Herbst joined innumerable public meetings, hearings and more, even participating on a variety of panel discussions.
Herbst jumped in with both feet when she began to actively fight for the ag industry.
“In 1991, I started attending meetings of WSGA,” Herbst said. “We had always been members, but I didn’t attend the meetings until then.”
She also became active in the National Public Lands Council and Wyoming Public Lands Coalition, continuing to expand her involvement. She worked with Fremont County Farm Bureau, Wind River Multiple Use Group, Wyoming Resource Providers, Guardians of the Grasslands and more to fight for the agriculture industry.
On the ranch, Herbst was always actively involved in raising cattle and crops.
“In 1994, my son Frank and I were recognized by the Wyoming Beef Improvement Program for the Angus cattle we were producing,” she said. “I attended many meetings, learning about genetics, sire selection, herd health and methods of treating cattle to improve the quality of the product we produced.”

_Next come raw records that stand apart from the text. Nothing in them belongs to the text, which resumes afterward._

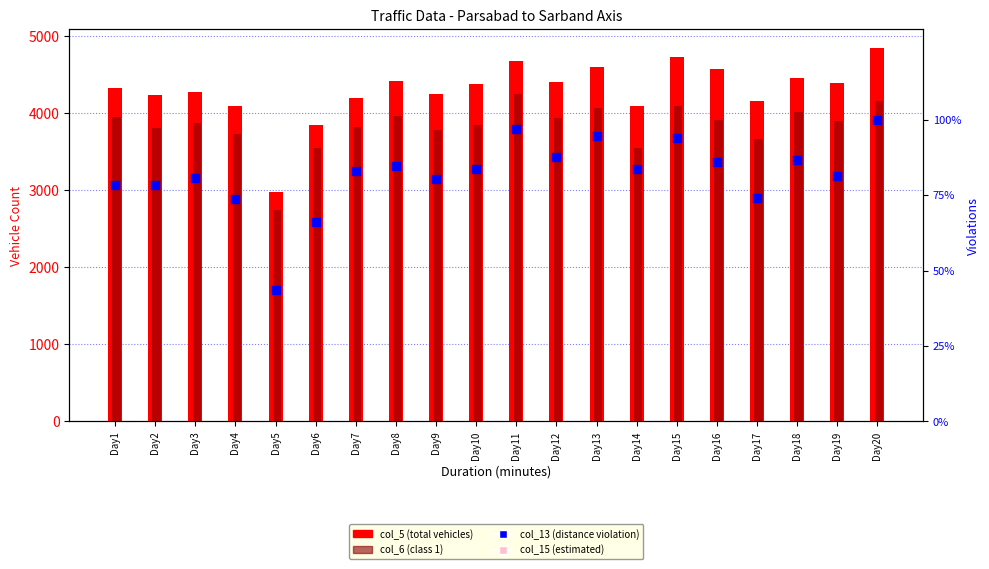

Which series has the largest total across all categories?

col_15 (estimated)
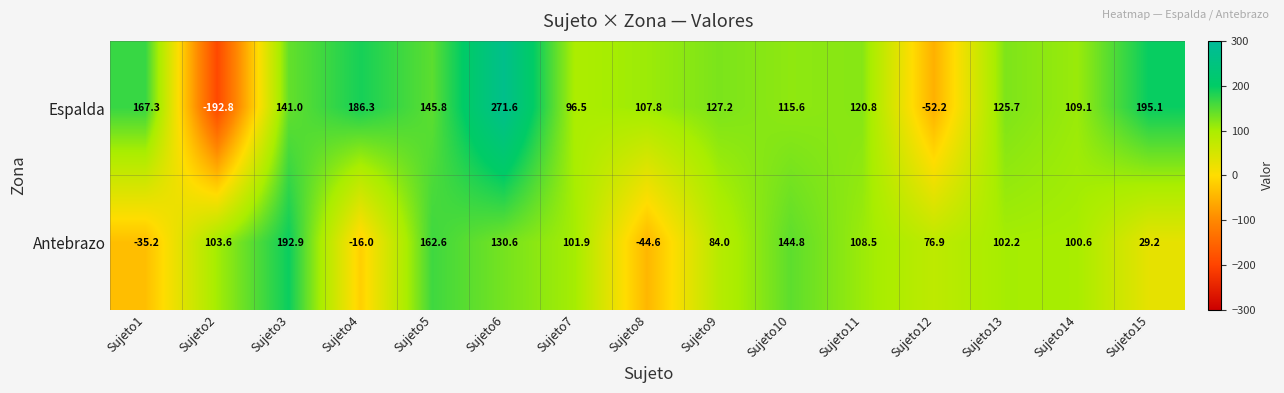

List the series in order of their overall mean, lowest first.

Antebrazo, Espalda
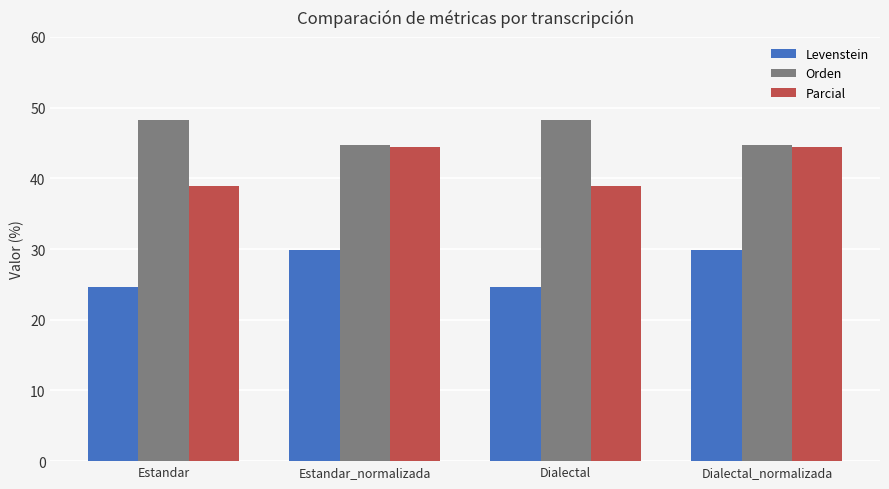

Which series has the largest total across all categories?

Orden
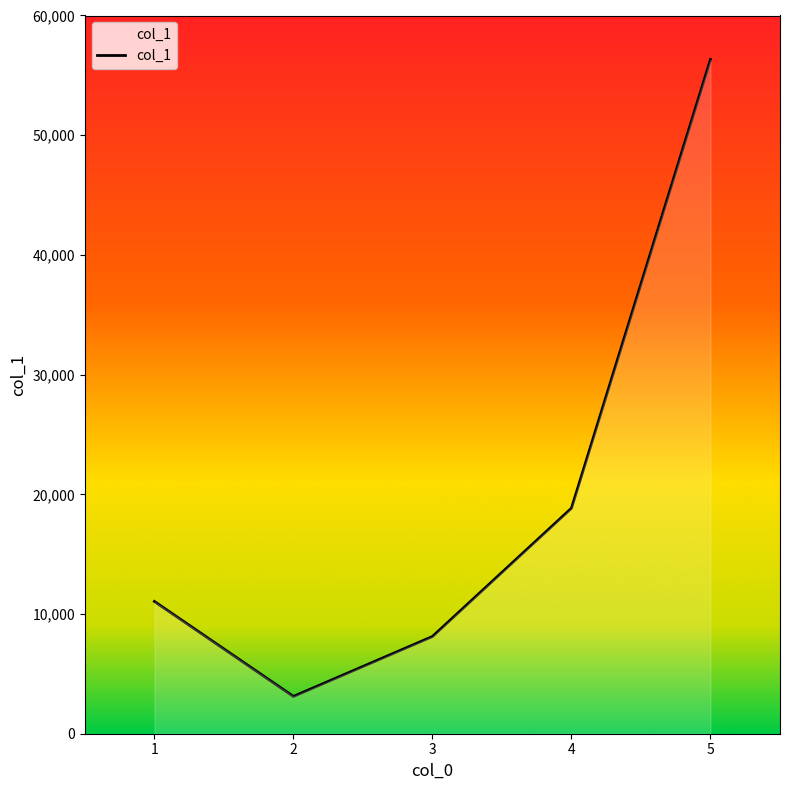

Rank the categories by value from lowest to highest.

2, 3, 1, 4, 5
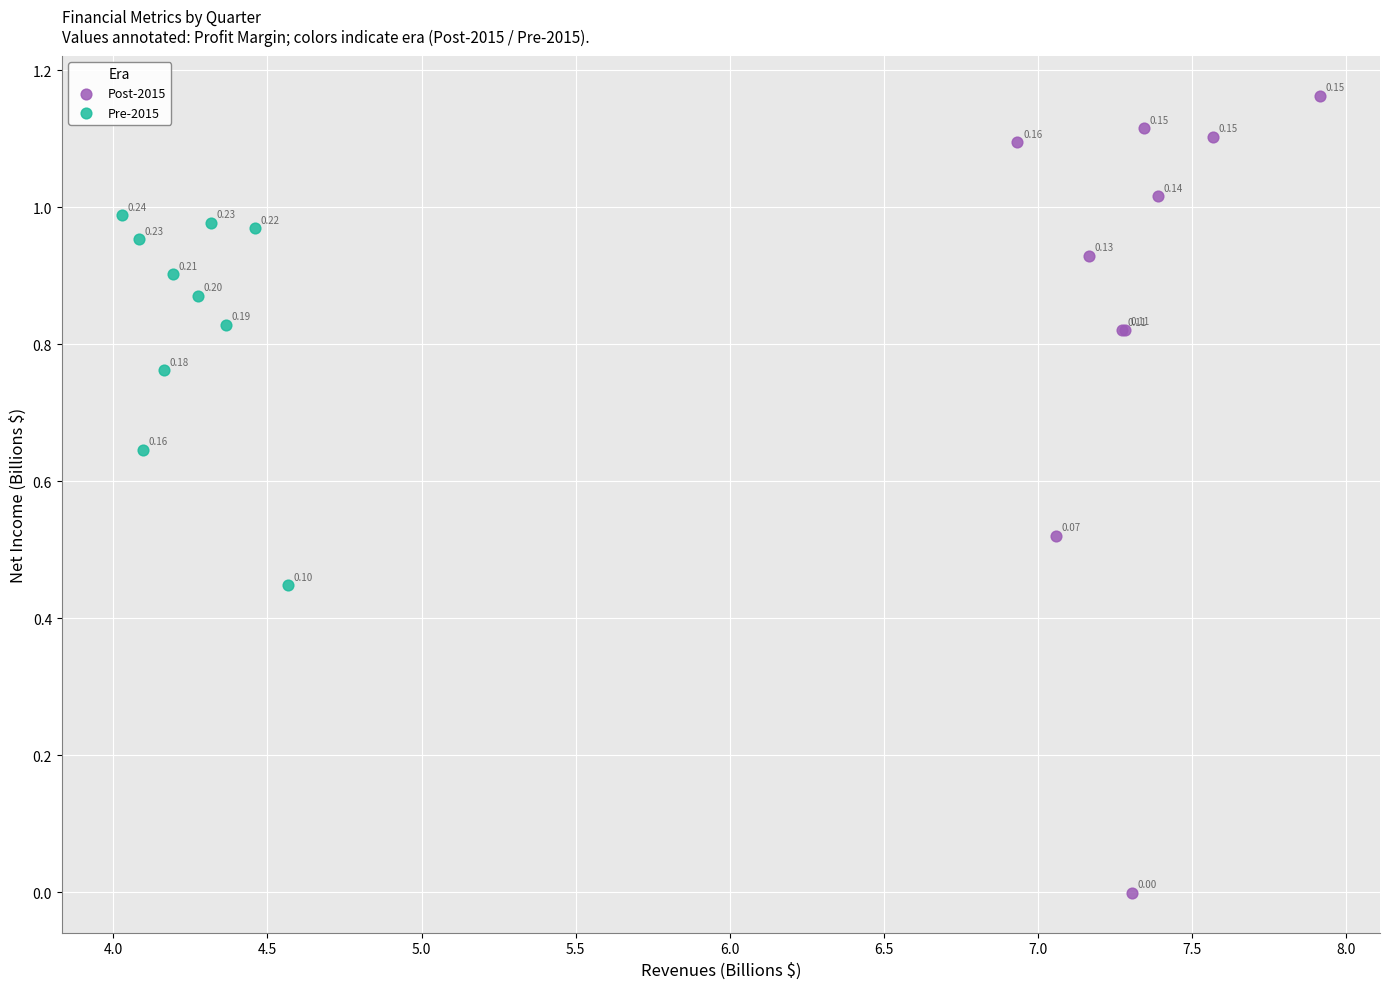

What are all the series names shown in the legend?

Post-2015, Pre-2015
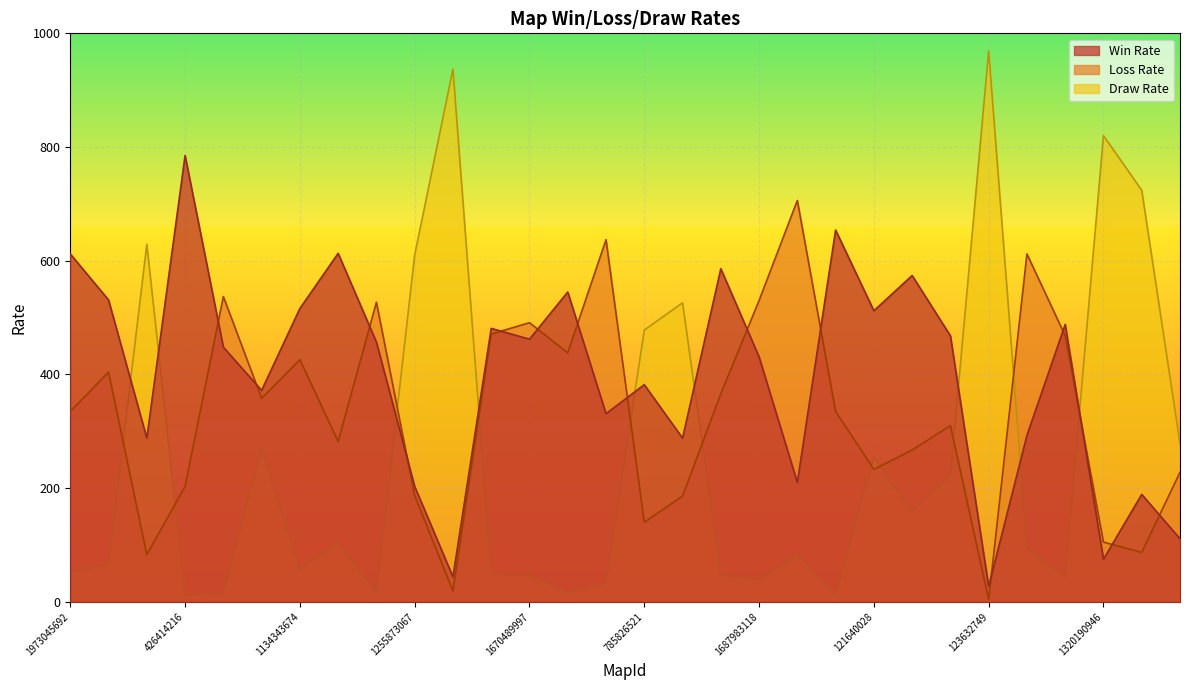

How many lines are shown in the chart?

3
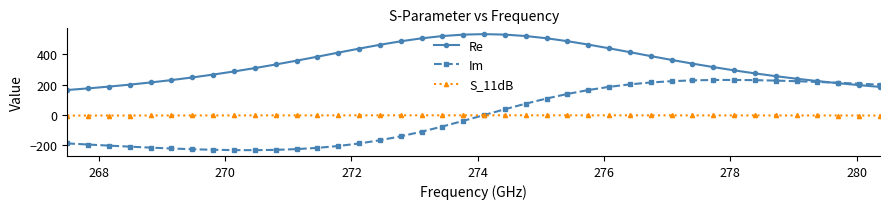

What is the average value of the S_11dB series?

-2.3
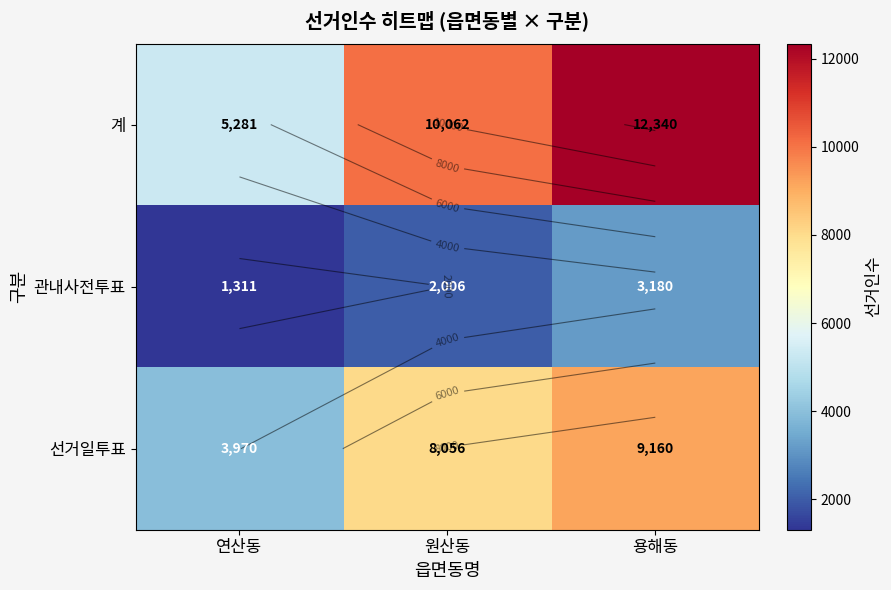

List the labels in order of 계 value, largest first.

용해동, 원산동, 연산동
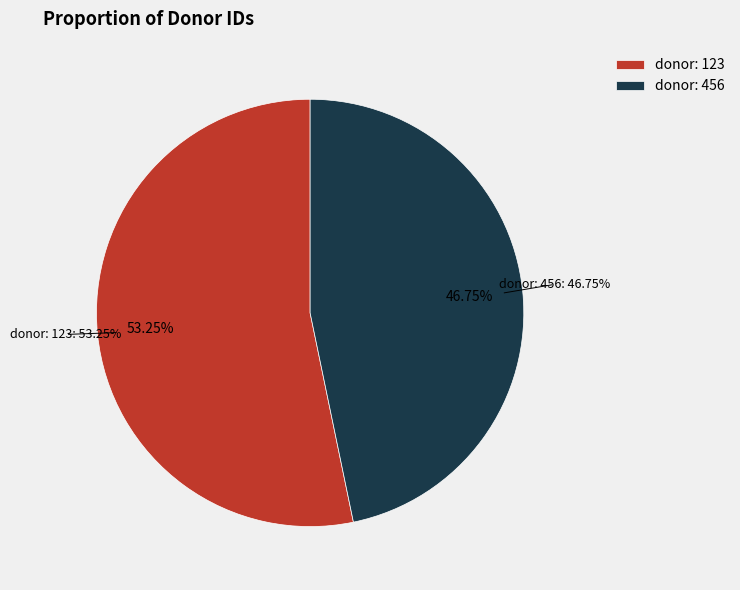

Approximately how many times larger is the value at 123 compared to 456?

1.1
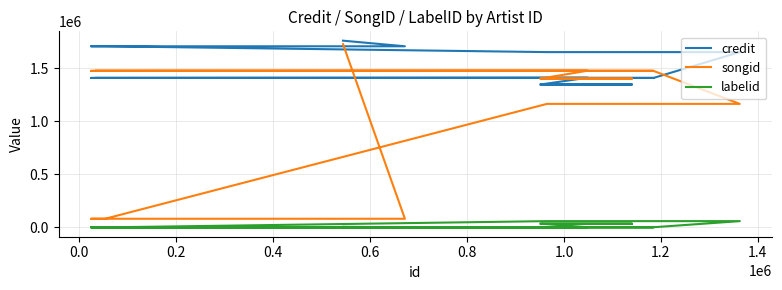

What is the smallest value displayed?

198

Herbst added she was a “hands-on rancher,” even night-calving for 45 years of her career.
“I liked knowing that I would be up to check the heifers, and I wanted to know they were okay,” she said. “Good genetics and proper nutrition eliminated most problems.”
She continued, “Our vet described our program as ‘a most aggressive herd health program.’”
In July 2008, Herbst celebrated her 75th birthday, and with no one to take over the operation, she decided to sell the cattle that October.
“I was ready to quit farming and ranching then,” she said. “I had 216 irrigated acres and leased another 100. I was doing all the irrigation myself for the corn and alfalfa at that point.”
Today, she leases her land to neighboring ranchers to ensure it remains in agriculture production.
“I’ve always emphasized that the ranchers on the land today are representatives of generations of families who have used these lands in a productive manner and still producing and always learning better methods of protecting the environment,” Herbst said.